To prevent inconsistencies in the two read data in the same transaction (including non-stress and phantom reading), how do I proceed?!

MySQL still takes MVCC concurrency versioning to solve this problem. Specifically, if the same data is read more than once in a transaction, MySQL will still have the option to read the latest commit transaction when it is first read, and after the first reading, MySQL takes the data that was read for the first time as a result. This guarantees the consistency of the data when the same transaction is read multiple times. At this point, MySQL calls this solution: repeatability (Repeatable-read), which is the third barrier written above, and the default isolation level for MySQL.

Note: Both Phantom and non-repeatable reads (read Committed) read another transaction that has already been committed (this is different from the dirty Read), and the difference is that the non-repeatable read query is the same data item, and the Phantom read is for a batch of data (such as the number of data).

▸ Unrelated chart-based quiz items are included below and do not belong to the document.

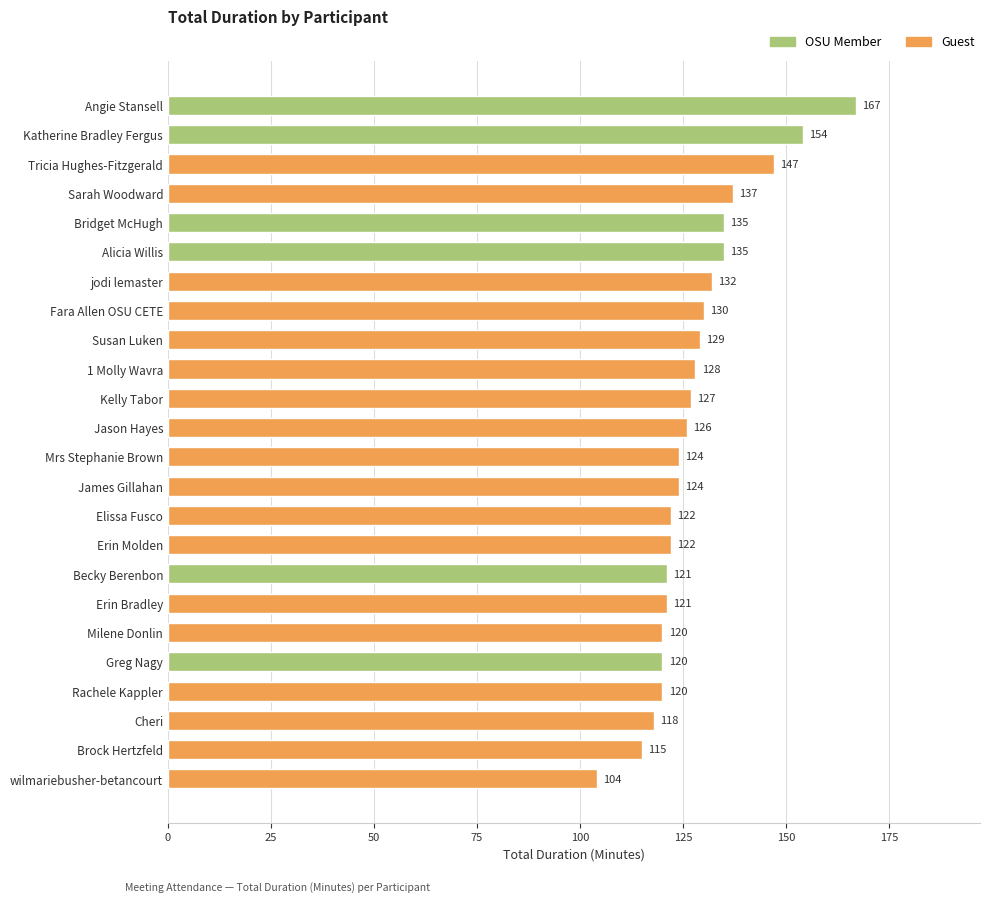

The value at Angie Stansell is 99. True or false?

False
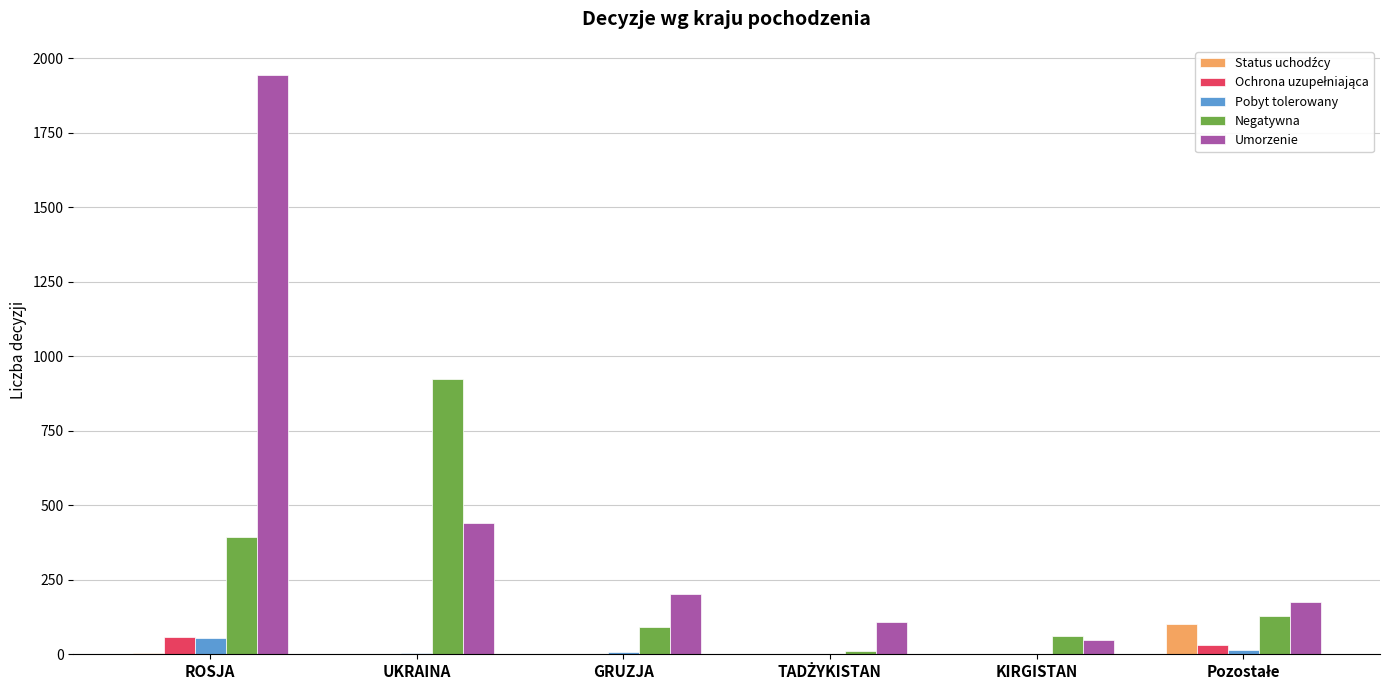

Is it true that Pobyt tolerowany equals 56 at ROSJA?

True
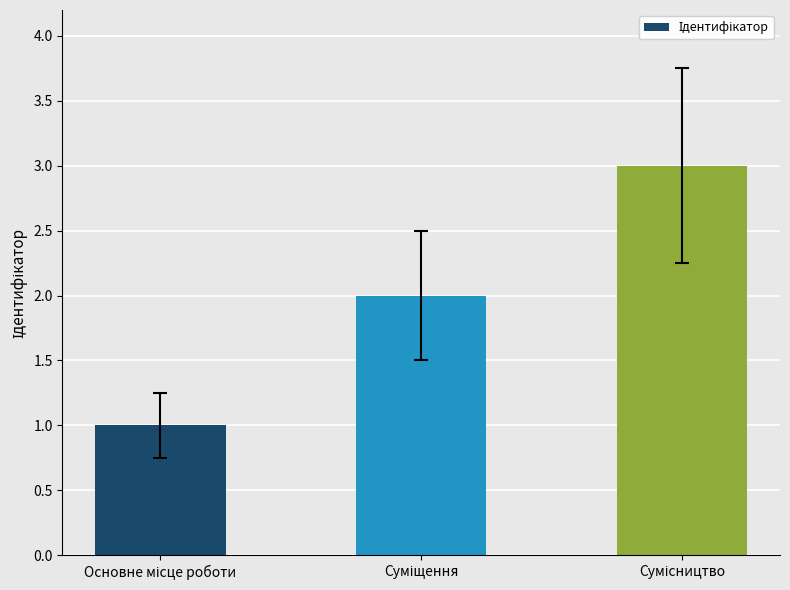

Are the bars horizontal?

No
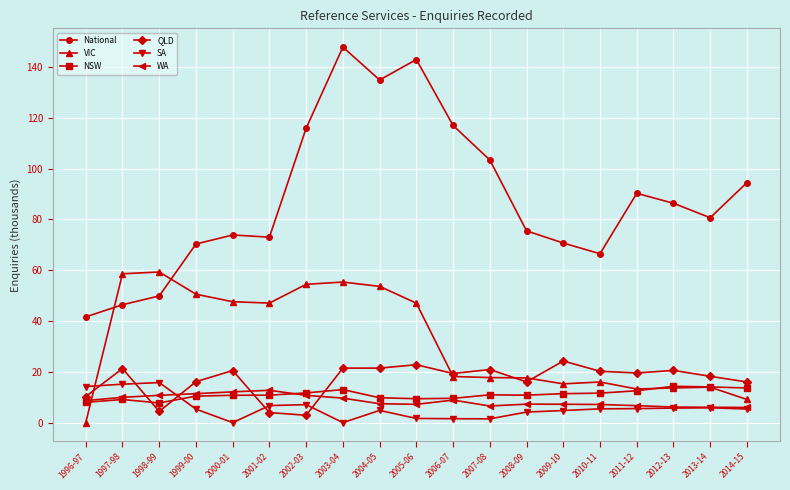

Where is the first local minimum for QLD?

1998-99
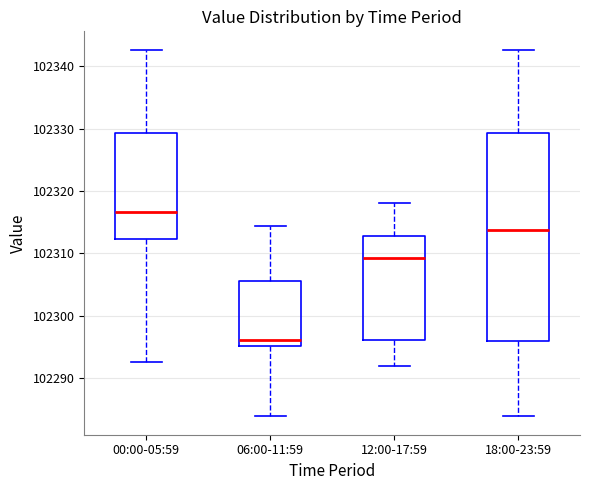

Reading left to right, transcribe this box plot: for each box, give where its median line is, the range the box spans, and where its two whiskers end, as read against the y-axis. The values are not printed on the chart, so give them approximately, as read against the axis.

00:00-05:59: median 102317, box 102312 to 102329, whiskers 102293 to 102343
06:00-11:59: median 102296, box 102295 to 102306, whiskers 102284 to 102314
12:00-17:59: median 102309, box 102296 to 102313, whiskers 102292 to 102318
18:00-23:59: median 102314, box 102296 to 102329, whiskers 102284 to 102343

Speaking of which, is it really finished? In fact, MySQL does not completely solve the data consistency problem. Just on the reading of the hands and feet, solve the traditional sense of magic and non-repeatable reading.
Example: 1 A transaction is on, b transaction is turned on.
2 b The transaction inserted a piece of data into the table, but it was not submitted.
3 A transaction began to query, and did not find the B transaction data inserted this time. The data is then submitted at this point in the B transaction.
4 as a matter of fact, a transaction does not have this data, it begins to add this data, but it finds that there is a data duplication conflict.

At the end of the day, our last isolation level is also the highest isolation level: Do not serialize (serializable).
The isolation level automatically locks the data in the entire table that you want to manipulate, and if another process transaction wants to manipulate any data in the tables, it needs to wait for the lock to complete the release lock by the process operation. The occurrence of dirty reading, non-repeatable reading and phantom reading can be avoided. Of course, performance degrades a lot and causes many processes to queue up to compete with each other.

PostScript: The above mentioned four kinds of isolation lock mechanism application is the database automatic completion, does not need human intervention. The settings for the isolation level are valid only for the current link. For a MySQL command window, a window is the equivalent of a link, and the isolation level set by the current window is only valid for transactions in the current window

https://www.zhihu.com/question/30272728

How is the atomicity and consistency of database transactions implemented? Go

Related Article

Contact Us

The content source of this page is from Internet, which doesn't represent Alibaba Cloud's opinion; products and services mentioned on that page don't have any relationship with Alibaba Cloud. If the content of the page makes you feel confusing, please write us an email, we will handle the problem within 5 days after receiving your email.

If you find any instances of plagiarism from the community, please send an email to: info-contact@alibabacloud.com and provide relevant evidence. A staff member will contact you within 5 working days.

A Free Trial That Lets You Build Big!

Start building with 50+ products and up to 12 months usage for Elastic Compute Service

  • Sales Support

    1 on 1 presale consultation

  • After-Sales Support

    24/7 Technical Support 6 Free Tickets per Quarter Faster Response

  • Alibaba Cloud offers highly flexible support services tailored to meet your exact needs.